*** Texte à lire

C'est donc en 1950 qu'Henry Pearlman acheta sa première oeuvre de Cézanne, une aquarelle, suivie au cours des deux décennies suivantes d'une trentaine de tableaux et oeuvres sur papier du même peintre. La collection d'aquarelle dont on admire de nombreux exemplaires à Aix, est particulièrement belle car elle a conservé des teintes d'une fraîcheur rare. Pour Cézanne, si l'on en croit les récits de ses contemporains(1), l'aquarelle était un passe-temps, une simple distraction qui le reposait de son "travail", la peinture à l'huile. Cézanne lui-même parle rarement de celles qu'il a réalisées, n'accordant à cette technique qu'un rôle subalterne.

******
*** Données fournies

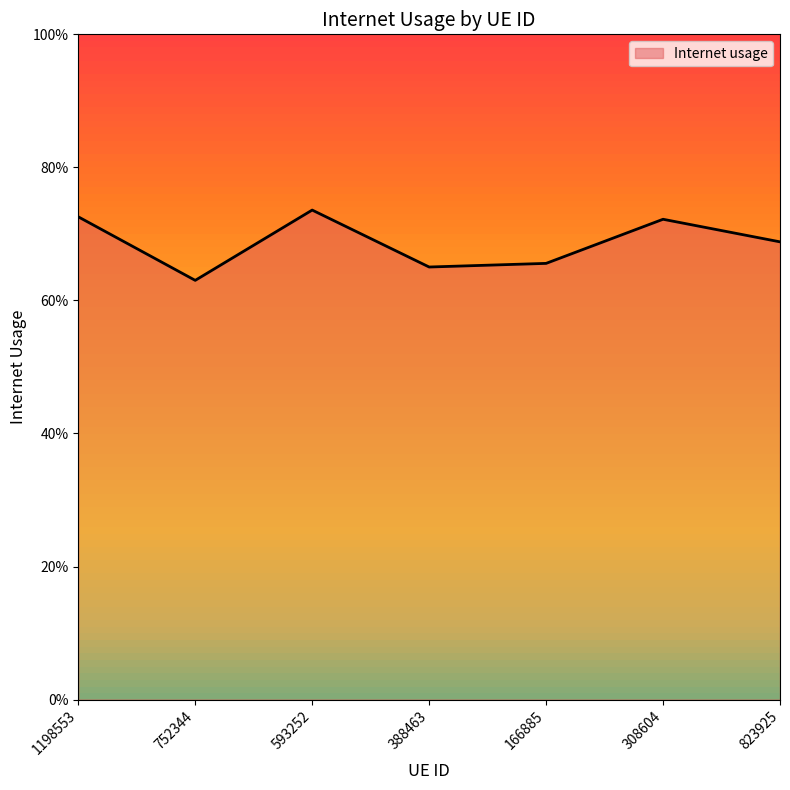

What is the difference between the maximum and minimum values?

0.1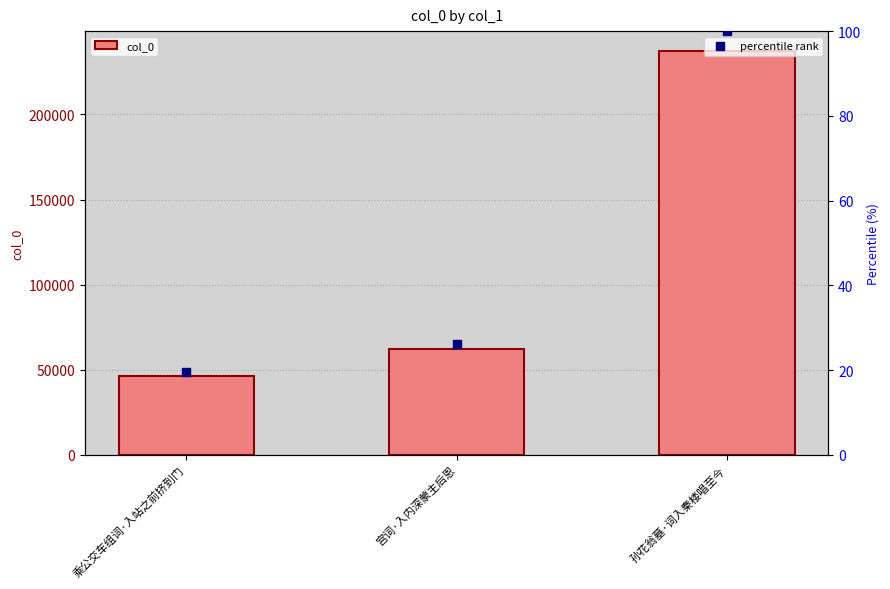

Which series contains the lowest Y value?

percentile rank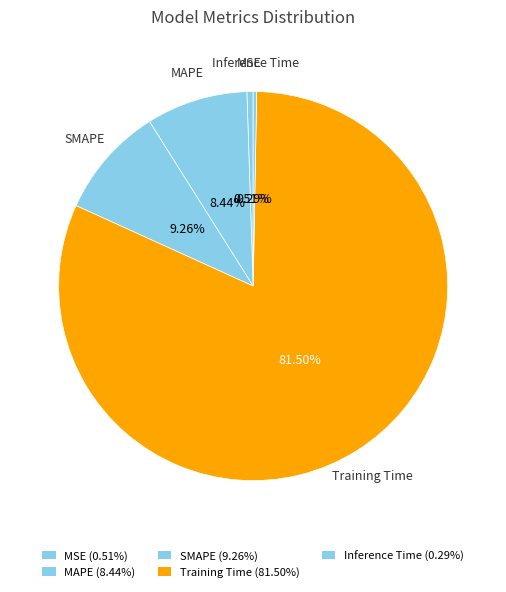

Does any single category account for the majority?

Yes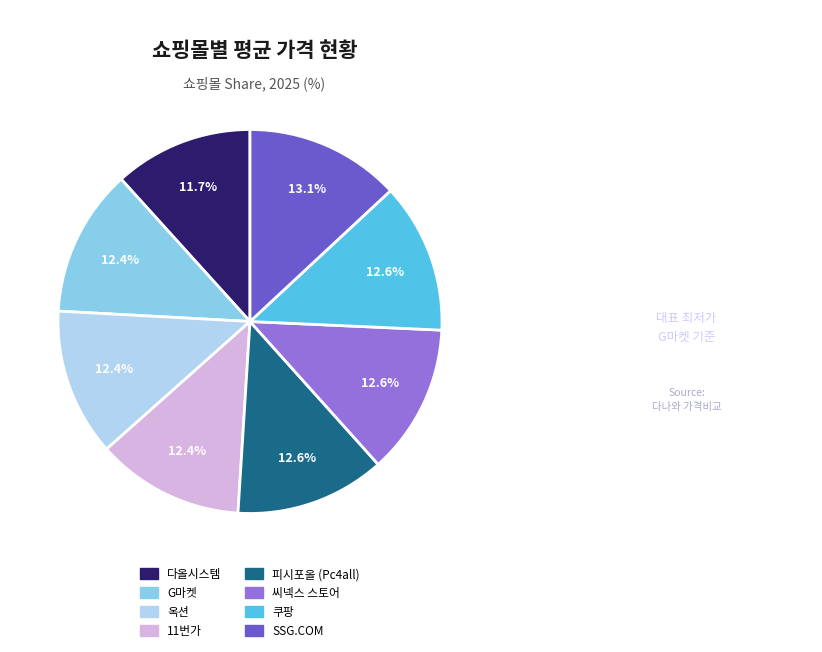

What is the smallest slice in the pie chart?

다올시스템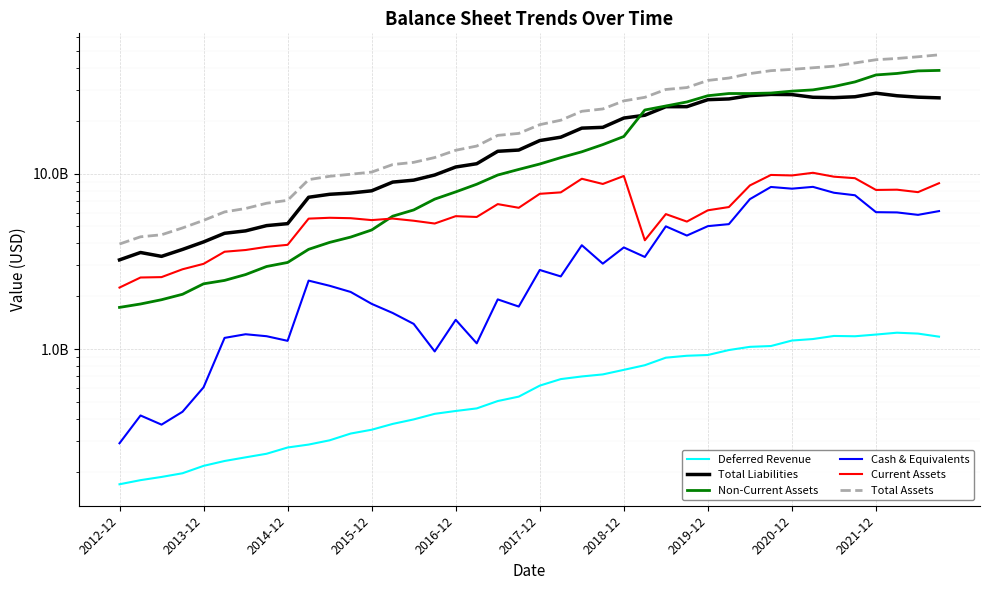

What is the difference between the maximum and minimum values in the Cash & Equivalents series?

8113414000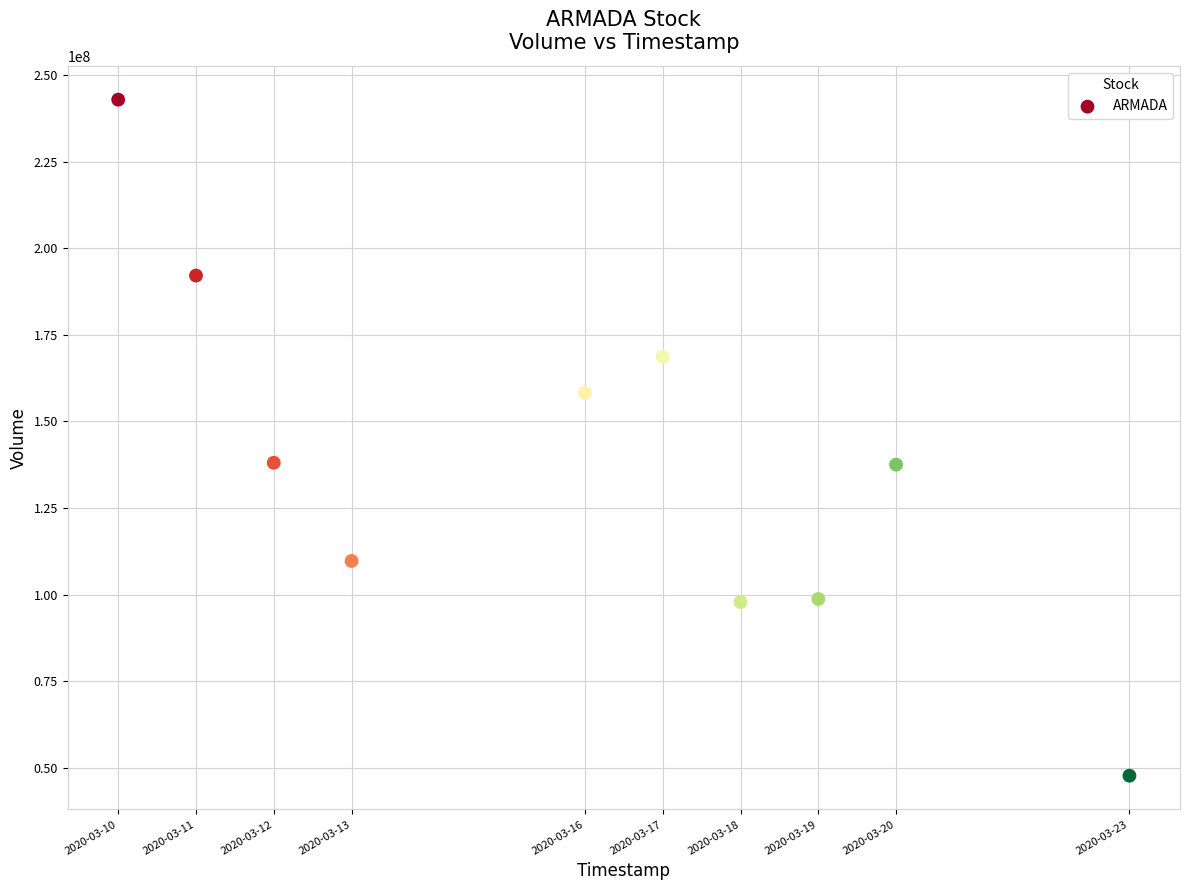

What is the range of X values (max minus min)?

1123200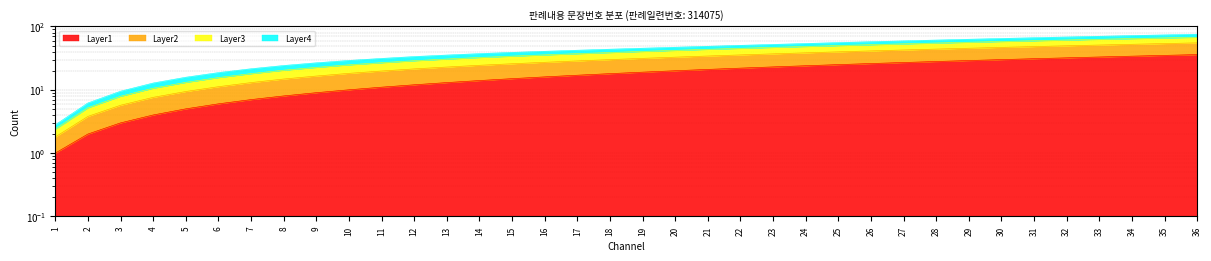

Between 11 and 30, which series saw the biggest shift?

Layer2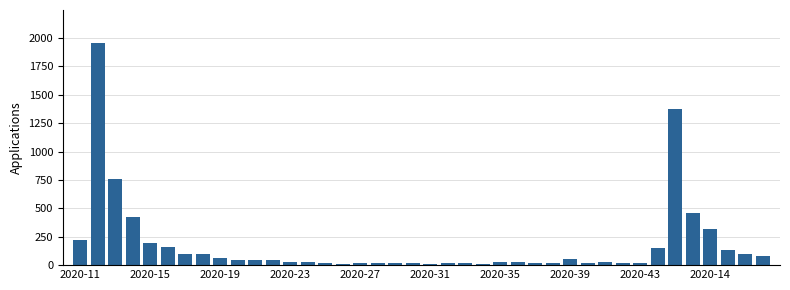

What is the maximum value shown in the chart?

1954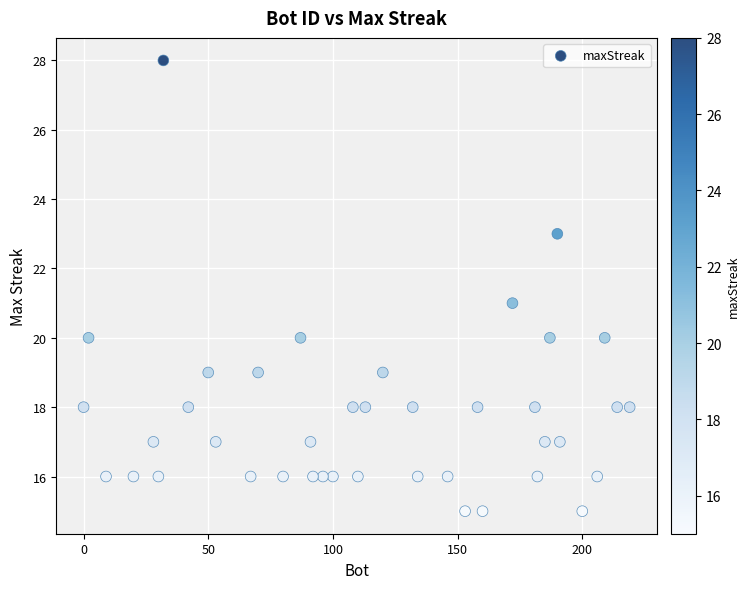

What is the range of Y values (max minus min)?

13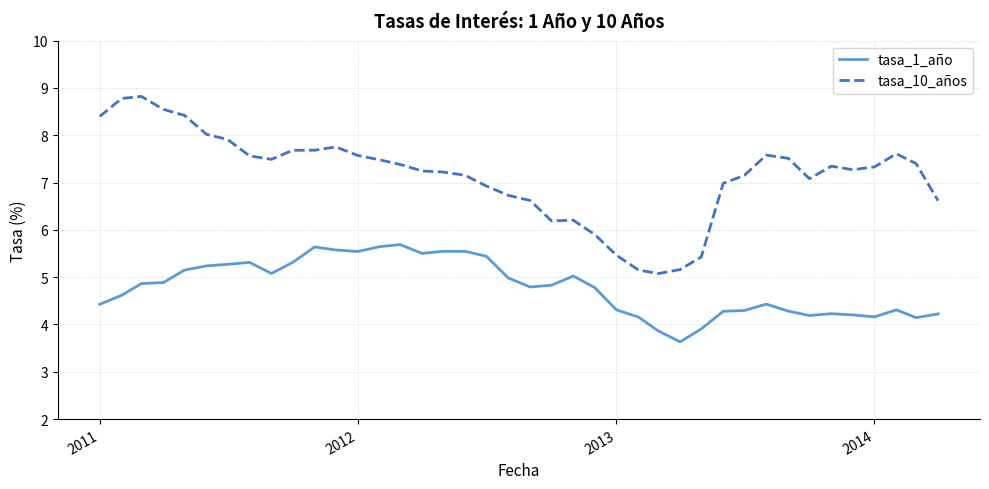

What is the highest value of the tasa_10_años series?

8.8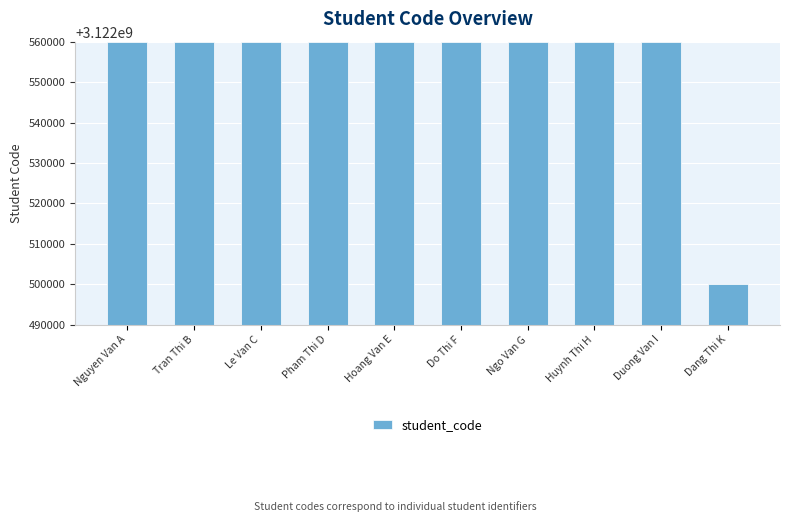

Between Dang Thi K and Pham Thi D, which is larger?

Pham Thi D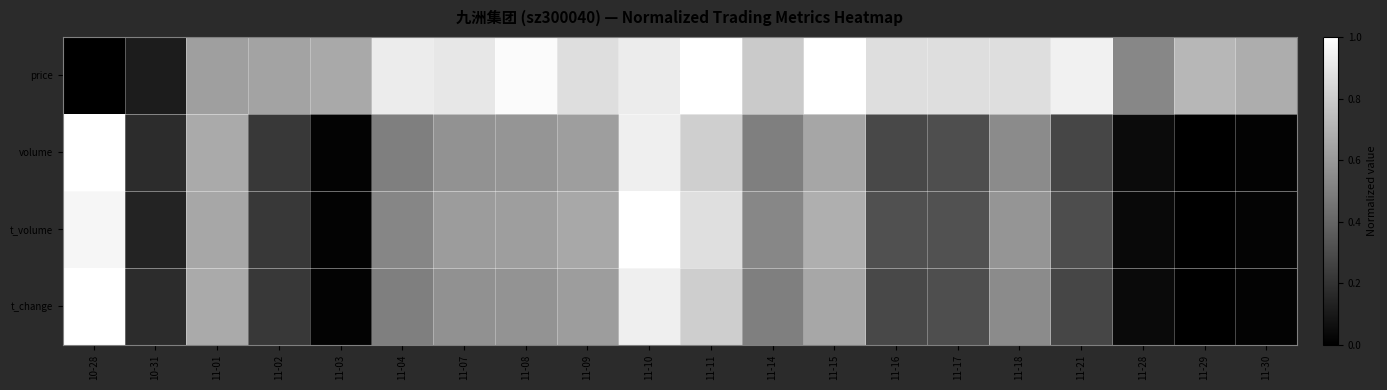

At 11-02, list the series in order from largest to smallest.

price, t_volume, volume, t_change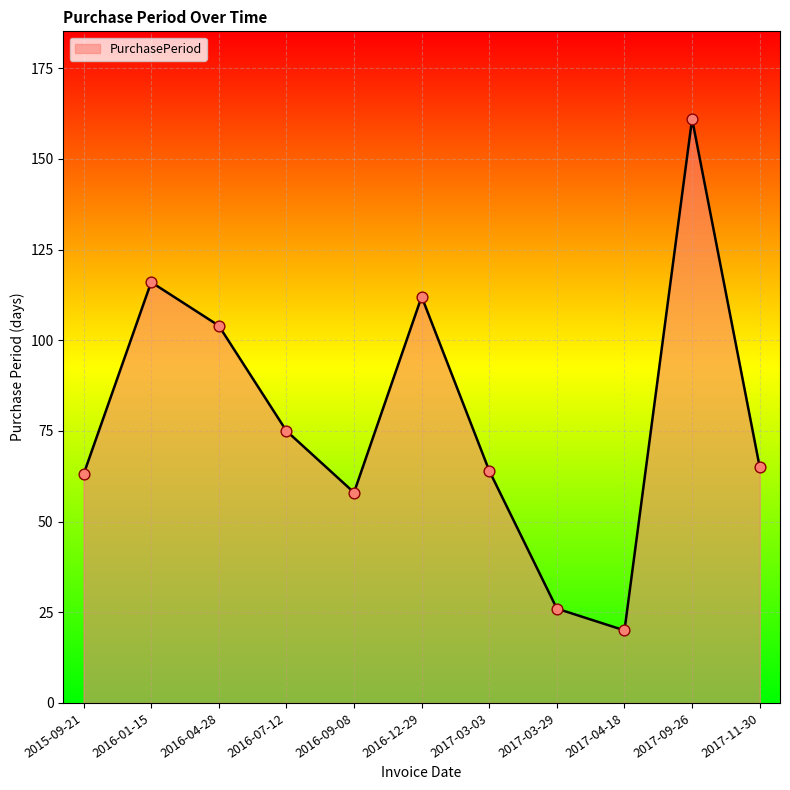

What is the change in value from 2016-07-12 to 2017-03-03?

-11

******

(Mise en pratique)
**1)** Pour chaque affirmation ci-dessous, dites si elle concorde avec le texte sur les aquarelles de Cézanne. Répondez par oui ou par non et citez les mots du texte qui tranchent.
(a) La première œuvre de Cézanne achetée par Henry Pearlman était une peinture à l'huile.
(b) Les aquarelles de la collection ont gardé des couleurs très fraîches.
(c) Cézanne évoquait souvent les aquarelles qu'il avait peintes.
**2)** Répondez brièvement aux questions suivantes à partir du texte sur les aquarelles de Cézanne.
(a) En quelle année Henry Pearlman fit-il l'acquisition de sa première œuvre de Cézanne ?
(b) Combien de tableaux et d'œuvres sur papier de ce peintre vinrent ensuite s'y ajouter ?
(c) Quelle technique Cézanne désignait-il comme son « travail » ?
**3)** Prolongez le texte sur les aquarelles de Cézanne en reprenant juste après sa dernière phrase.

(Réponses aux exercices)
**1)**
(a) Non : « acheta sa première oeuvre de Cézanne, une aquarelle ».
(b) Oui : « elle a conservé des teintes d'une fraîcheur rare ».
(c) Non : « Cézanne lui-même parle rarement de celles qu'il a réalisées ».

**2)**
(a) En 1950.
(b) Une trentaine, au cours des deux décennies suivantes.
(c) La peinture à l'huile.

**3)**
Pourtant ces œuvres avaient un vif succès, comme le raconte Camille Pissaro dans une lettre adressée à son fils Lucien où il narre le combat d'enchères entre Degas et Renoir pour obtenir l'aquarelle représentant les poires (c'est Degas qui l'emporta) que Pearlman acquit à son tour en 1956. Une pure merveille qui fascine malgré son étonnante simplicité, et l'on ne sait trop dire pourquoi on est saisi par cette composition : sont-ce les arabesques noires ourlées de bleu qui entourent l'assiette, ou la simplicité des teintes, qui, laissant apparaître le fond de papier vergé, chantent de façon incroyable, est-ce la présence sucrée des trois fruits ??? On ne sait, mais on reste en contemplation !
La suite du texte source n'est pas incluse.